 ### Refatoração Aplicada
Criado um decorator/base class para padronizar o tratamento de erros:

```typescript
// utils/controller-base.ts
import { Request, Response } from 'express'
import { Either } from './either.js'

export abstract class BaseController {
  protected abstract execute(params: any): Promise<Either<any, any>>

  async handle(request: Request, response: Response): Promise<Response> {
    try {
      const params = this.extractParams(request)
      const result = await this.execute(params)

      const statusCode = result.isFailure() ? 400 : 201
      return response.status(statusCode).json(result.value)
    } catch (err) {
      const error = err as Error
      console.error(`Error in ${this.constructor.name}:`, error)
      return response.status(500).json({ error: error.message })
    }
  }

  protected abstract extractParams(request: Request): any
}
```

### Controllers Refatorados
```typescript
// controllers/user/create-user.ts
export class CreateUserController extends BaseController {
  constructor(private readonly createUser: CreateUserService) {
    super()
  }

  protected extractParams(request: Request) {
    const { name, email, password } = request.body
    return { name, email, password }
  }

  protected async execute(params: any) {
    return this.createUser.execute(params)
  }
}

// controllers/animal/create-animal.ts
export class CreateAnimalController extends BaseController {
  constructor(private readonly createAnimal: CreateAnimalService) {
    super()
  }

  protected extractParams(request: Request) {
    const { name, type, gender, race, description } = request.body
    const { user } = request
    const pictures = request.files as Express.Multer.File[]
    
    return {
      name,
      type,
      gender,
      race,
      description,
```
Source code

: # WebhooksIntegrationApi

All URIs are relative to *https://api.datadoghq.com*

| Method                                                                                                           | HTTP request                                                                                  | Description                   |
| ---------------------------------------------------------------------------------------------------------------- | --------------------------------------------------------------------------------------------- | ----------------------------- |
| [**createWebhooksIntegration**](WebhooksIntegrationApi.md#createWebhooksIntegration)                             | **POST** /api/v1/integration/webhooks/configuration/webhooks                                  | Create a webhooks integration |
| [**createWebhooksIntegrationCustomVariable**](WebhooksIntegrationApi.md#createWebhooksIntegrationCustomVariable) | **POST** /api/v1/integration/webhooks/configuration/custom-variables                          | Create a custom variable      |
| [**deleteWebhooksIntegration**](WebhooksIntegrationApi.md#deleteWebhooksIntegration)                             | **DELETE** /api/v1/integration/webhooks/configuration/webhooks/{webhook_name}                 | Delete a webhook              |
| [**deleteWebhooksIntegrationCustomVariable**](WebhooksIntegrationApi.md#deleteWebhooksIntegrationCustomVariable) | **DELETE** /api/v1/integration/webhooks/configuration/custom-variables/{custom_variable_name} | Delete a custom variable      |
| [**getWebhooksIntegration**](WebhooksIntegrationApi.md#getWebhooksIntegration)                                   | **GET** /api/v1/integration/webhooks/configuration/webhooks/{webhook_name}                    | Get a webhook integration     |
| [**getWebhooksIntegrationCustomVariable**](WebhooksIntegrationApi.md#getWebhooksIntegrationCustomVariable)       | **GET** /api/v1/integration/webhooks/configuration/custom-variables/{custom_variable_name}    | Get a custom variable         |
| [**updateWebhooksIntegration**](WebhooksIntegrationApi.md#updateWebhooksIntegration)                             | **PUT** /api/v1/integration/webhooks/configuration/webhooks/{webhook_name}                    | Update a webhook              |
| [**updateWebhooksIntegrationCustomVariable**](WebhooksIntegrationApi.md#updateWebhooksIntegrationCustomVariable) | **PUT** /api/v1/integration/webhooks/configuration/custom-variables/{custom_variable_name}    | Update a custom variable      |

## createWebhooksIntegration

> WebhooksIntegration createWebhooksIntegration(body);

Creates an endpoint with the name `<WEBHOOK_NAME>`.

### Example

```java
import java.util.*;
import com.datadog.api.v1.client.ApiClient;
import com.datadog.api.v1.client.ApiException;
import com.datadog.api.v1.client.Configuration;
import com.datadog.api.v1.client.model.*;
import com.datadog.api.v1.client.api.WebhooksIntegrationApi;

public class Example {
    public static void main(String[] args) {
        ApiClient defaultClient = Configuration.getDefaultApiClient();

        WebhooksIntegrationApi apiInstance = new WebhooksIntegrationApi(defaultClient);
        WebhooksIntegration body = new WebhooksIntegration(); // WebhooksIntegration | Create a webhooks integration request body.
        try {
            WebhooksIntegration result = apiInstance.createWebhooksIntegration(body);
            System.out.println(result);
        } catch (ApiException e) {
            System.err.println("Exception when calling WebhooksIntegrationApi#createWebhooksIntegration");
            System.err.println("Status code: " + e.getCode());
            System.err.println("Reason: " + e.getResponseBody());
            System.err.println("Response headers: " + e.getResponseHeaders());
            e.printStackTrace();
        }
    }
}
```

════════════════════

▸ PROBLEM STATEMENT
Pick every line containing the word "result" out of the material, and copy those lines.

▸ ANSWER TO THIS EXERCISE
      const result = await this.execute(params)
      const statusCode = result.isFailure() ? 400 : 201
      return response.status(statusCode).json(result.value)
            WebhooksIntegration result = apiInstance.createWebhooksIntegration(body);
            System.out.println(result);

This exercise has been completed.